*** Reading text ***

Voz Presents: Francisco Aragón


This month, we are happy to present Francisco Aragón with a double feature! We've got poems and prose as well. As always, we have our 'Un Cafecito con..." section at the end.


We'd also like to take the time to thank our sister series, Black Voices Series, for paving the ground for voices of color in this journal. Voz wouldn't exist without the labor, effort, and pure talent of BVS contributors and their editor, Naima Yael Tokunow. Please be sure to check out the monthly BVS publications!

 

Re-generation

a collage for Andrés Montoya (1968 – 1999)


1.


I try to sing I speak to the trash and the ants who wailed on white stone they are afraid of things eternal of streetlamps and stars between the dumpsters they crawled poemlike stuttering onto the breast of this world


2.

*** End of Reading text ***
*** Supplied data ***

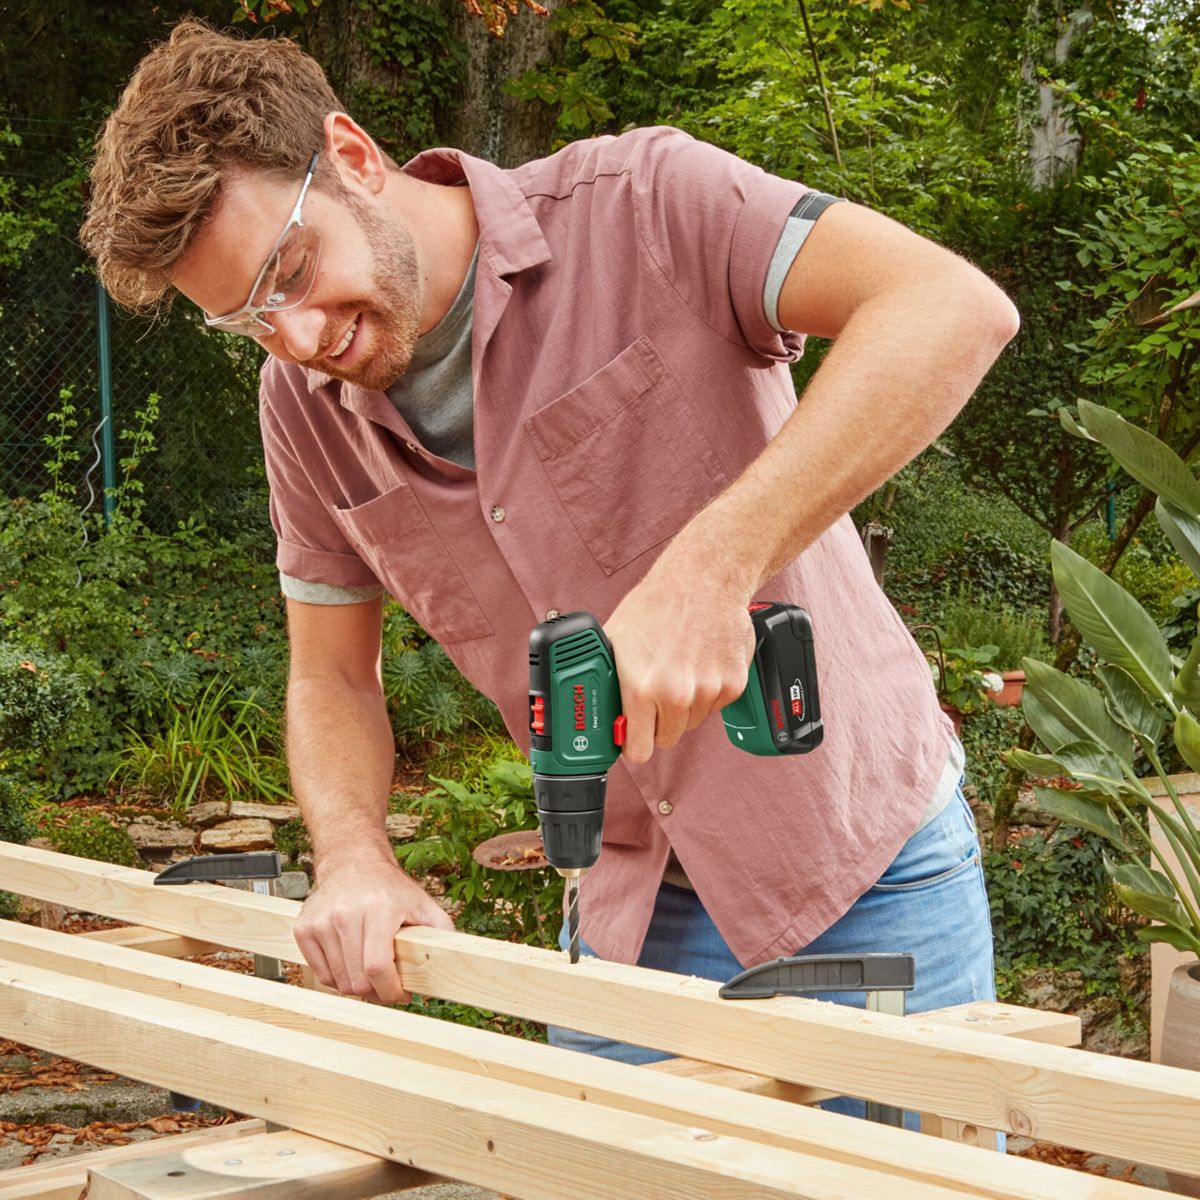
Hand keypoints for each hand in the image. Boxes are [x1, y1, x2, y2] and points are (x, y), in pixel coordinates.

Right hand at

*** End of Supplied data ***

#### Task details:
From the Voz feature on Francisco Aragón, reproduce the passage between "We'd also like" and "monthly BVS publications!", inclusive.

#### Solution below:
We'd also like to take the time to thank our sister series, Black Voices Series, for paving the ground for voices of color in this journal. Voz wouldn't exist without the labor, effort, and pure talent of BVS contributors and their editor, Naima Yael Tokunow. Please be sure to check out the monthly BVS publications!